How to complete this task: Could you return the lines below exactly, from the first line up to and including the line that holds "businesses and individuals"?

Information supplied:

□ □ □ □ □ □ □

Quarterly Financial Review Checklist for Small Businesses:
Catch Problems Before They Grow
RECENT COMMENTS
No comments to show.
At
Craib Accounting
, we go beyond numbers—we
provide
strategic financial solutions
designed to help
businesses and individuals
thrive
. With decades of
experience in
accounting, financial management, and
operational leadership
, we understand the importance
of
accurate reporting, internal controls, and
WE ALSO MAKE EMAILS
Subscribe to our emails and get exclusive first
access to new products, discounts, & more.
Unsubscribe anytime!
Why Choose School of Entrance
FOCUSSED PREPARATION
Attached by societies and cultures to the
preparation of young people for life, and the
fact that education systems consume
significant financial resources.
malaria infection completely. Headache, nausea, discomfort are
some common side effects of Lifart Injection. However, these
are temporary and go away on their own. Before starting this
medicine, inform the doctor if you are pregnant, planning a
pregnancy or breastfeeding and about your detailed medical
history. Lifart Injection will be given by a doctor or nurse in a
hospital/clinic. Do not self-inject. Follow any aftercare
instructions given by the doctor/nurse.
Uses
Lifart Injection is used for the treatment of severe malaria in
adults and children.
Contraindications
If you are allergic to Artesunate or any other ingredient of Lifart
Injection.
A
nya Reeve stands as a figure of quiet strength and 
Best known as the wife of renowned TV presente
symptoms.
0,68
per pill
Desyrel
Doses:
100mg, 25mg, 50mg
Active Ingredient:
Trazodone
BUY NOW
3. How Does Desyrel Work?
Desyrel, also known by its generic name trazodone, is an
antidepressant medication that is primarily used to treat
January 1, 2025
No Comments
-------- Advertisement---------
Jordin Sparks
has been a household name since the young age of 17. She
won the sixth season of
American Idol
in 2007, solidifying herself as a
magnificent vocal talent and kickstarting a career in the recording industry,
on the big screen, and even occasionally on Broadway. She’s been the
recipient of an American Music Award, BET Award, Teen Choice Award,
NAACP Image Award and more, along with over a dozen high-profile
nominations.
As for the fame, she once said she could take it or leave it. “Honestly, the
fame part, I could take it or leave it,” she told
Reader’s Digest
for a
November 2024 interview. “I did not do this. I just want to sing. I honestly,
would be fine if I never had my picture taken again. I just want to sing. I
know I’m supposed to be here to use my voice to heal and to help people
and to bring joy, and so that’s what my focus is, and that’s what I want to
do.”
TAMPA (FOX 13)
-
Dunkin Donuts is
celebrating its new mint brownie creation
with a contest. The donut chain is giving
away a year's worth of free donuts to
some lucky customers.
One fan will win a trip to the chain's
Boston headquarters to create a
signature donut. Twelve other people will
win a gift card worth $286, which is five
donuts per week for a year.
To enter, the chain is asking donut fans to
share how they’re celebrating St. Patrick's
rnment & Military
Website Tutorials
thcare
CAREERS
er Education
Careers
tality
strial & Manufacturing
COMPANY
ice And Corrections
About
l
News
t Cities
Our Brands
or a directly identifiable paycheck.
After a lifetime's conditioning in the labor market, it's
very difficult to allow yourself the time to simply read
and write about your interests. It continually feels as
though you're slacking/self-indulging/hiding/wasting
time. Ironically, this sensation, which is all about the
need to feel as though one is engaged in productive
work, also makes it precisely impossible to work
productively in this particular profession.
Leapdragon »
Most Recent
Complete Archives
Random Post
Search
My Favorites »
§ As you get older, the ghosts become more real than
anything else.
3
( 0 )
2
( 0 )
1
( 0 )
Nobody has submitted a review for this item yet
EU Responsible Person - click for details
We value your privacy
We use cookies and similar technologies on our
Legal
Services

□ □ □ □ □ □ □

Exercise output:
Quarterly Financial Review Checklist for Small Businesses:
Catch Problems Before They Grow
RECENT COMMENTS
No comments to show.
At
Craib Accounting
, we go beyond numbers—we
provide
strategic financial solutions
designed to help
businesses and individuals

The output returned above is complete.